Tensions au sommet de l’État sénégalais : Sonko accuse Faye de trahir ses promesses constitutionnelles

La révision de la Constitution sénégalaise provoque des fissures inédites au sein de l’exécutif. Après l’adoption de la proposition de loi par les députés, le président de l’Assemblée nationale, Ousmane Sonko, a vertement critiqué le chef de l’État Bassirou Diomaye Faye, l’accusant de vouloir effacer des engagements qu’il défendait jadis dans l’opposition.

Devant les parlementaires, Ousmane Sonko a souligné que cette réforme constitutionnelle est le résultat de plus d’une décennie de réflexions politiques, nourrie par les recommandations du dialogue national et les travaux de plusieurs commissions d’experts.

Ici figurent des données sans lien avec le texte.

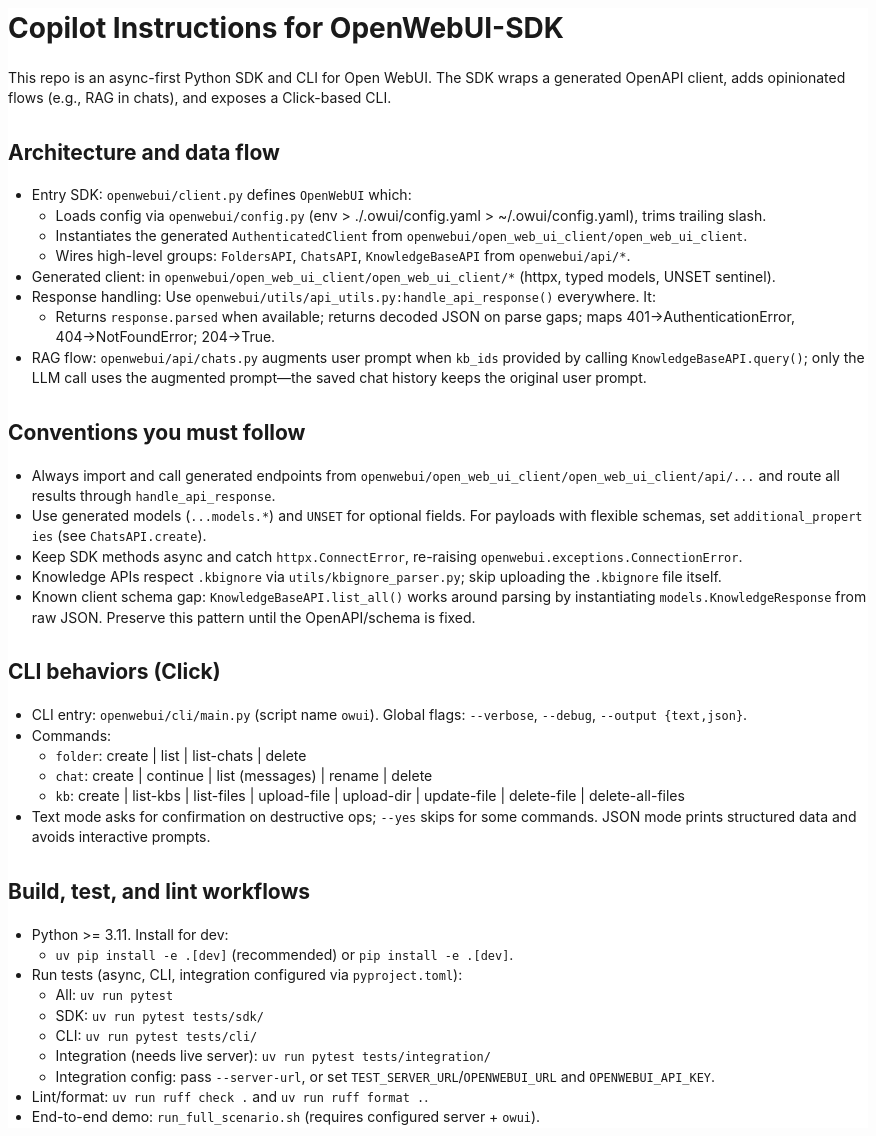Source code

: # Copilot Instructions for OpenWebUI-SDK

This repo is an async-first Python SDK and CLI for Open WebUI. The SDK wraps a generated OpenAPI client, adds opinionated flows (e.g., RAG in chats), and exposes a Click-based CLI.

## Architecture and data flow
- Entry SDK: `openwebui/client.py` defines `OpenWebUI` which:
  - Loads config via `openwebui/config.py` (env > ./.owui/config.yaml > ~/.owui/config.yaml), trims trailing slash.
  - Instantiates the generated `AuthenticatedClient` from `openwebui/open_web_ui_client/open_web_ui_client`.
  - Wires high-level groups: `FoldersAPI`, `ChatsAPI`, `KnowledgeBaseAPI` from `openwebui/api/*`.
- Generated client: in `openwebui/open_web_ui_client/open_web_ui_client/*` (httpx, typed models, UNSET sentinel).
- Response handling: Use `openwebui/utils/api_utils.py:handle_api_response()` everywhere. It:
  - Returns `response.parsed` when available; returns decoded JSON on parse gaps; maps 401→AuthenticationError, 404→NotFoundError; 204→True.
- RAG flow: `openwebui/api/chats.py` augments user prompt when `kb_ids` provided by calling `KnowledgeBaseAPI.query()`; only the LLM call uses the augmented prompt—the saved chat history keeps the original user prompt.

## Conventions you must follow
- Always import and call generated endpoints from `openwebui/open_web_ui_client/open_web_ui_client/api/...` and route all results through `handle_api_response`.
- Use generated models (`...models.*`) and `UNSET` for optional fields. For payloads with flexible schemas, set `additional_properties` (see `ChatsAPI.create`).
- Keep SDK methods async and catch `httpx.ConnectError`, re-raising `openwebui.exceptions.ConnectionError`.
- Knowledge APIs respect `.kbignore` via `utils/kbignore_parser.py`; skip uploading the `.kbignore` file itself.
- Known client schema gap: `KnowledgeBaseAPI.list_all()` works around parsing by instantiating `models.KnowledgeResponse` from raw JSON. Preserve this pattern until the OpenAPI/schema is fixed.

## CLI behaviors (Click)
- CLI entry: `openwebui/cli/main.py` (script name `owui`). Global flags: `--verbose`, `--debug`, `--output {text,json}`.
- Commands:
  - `folder`: create | list | list-chats | delete
  - `chat`: create | continue | list (messages) | rename | delete
  - `kb`: create | list-kbs | list-files | upload-file | upload-dir | update-file | delete-file | delete-all-files
- Text mode asks for confirmation on destructive ops; `--yes` skips for some commands. JSON mode prints structured data and avoids interactive prompts.

## Build, test, and lint workflows
- Python >= 3.11. Install for dev:
  - `uv pip install -e .[dev]` (recommended) or `pip install -e .[dev]`.
- Run tests (async, CLI, integration configured via `pyproject.toml`):
  - All: `uv run pytest`
  - SDK: `uv run pytest tests/sdk/`
  - CLI: `uv run pytest tests/cli/`
  - Integration (needs live server): `uv run pytest tests/integration/`
  - Integration config: pass `--server-url`, or set `TEST_SERVER_URL`/`OPENWEBUI_URL` and `OPENWEBUI_API_KEY`.
- Lint/format: `uv run ruff check .` and `uv run ruff format .`.
- End-to-end demo: `run_full_scenario.sh` (requires configured server + `owui`).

Selon lui, ces promesses ne sauraient être sacrifiées sur l’autel des intérêts personnels d’un seul dirigeant.

« La Constitution n’est pas la propriété de Bassirou Diomaye Faye », a-t-il affirmé, dénonçant la volonté du président de revenir sur certaines mesures, en particulier l’obligation de déclaration de patrimoine à la fin du mandat présidentiel et l’interdiction faite au chef de l’État de diriger un parti politique.

« On ne peut pas prendre un texte, l’examiner article par article et décider : non, je ne veux plus déclarer mon patrimoine en quittant mes fonctions ; non, je veux être à la tête d’un parti », a martelé le président de l’Assemblée.

Pour Ousmane Sonko, cette attitude marque une rupture avec les engagements historiques du parti Pastef depuis 2014. Il a reproché au chef de l’État d’avoir commencé à « trafiquer » le projet de réforme en ne conservant que les dispositions qui lui sont favorables.

« Il a commencé à regarder ce qui l’arrangeait et ce qui ne l’arrangeait pas, lui, le président de la République », a-t-il lancé. Malgré ces critiques, Ousmane Sonko a invité Bassirou Diomaye Faye à promulguer la loi adoptée par les députés. Selon lui, le vote à la majorité qualifiée suffit à valider la révision constitutionnelle, sans qu’un référendum ne soit nécessaire.

Concluant son intervention sur une interrogation lourde de sens, il s’est demandé : « Qu’est-ce qui a changé chez notre petit frère et président ? », avant d’espérer que le chef de l’État renoue avec ce qu’il considère comme les principes fondateurs de son engagement politique et respecte les promesses faites aux Sénégalais.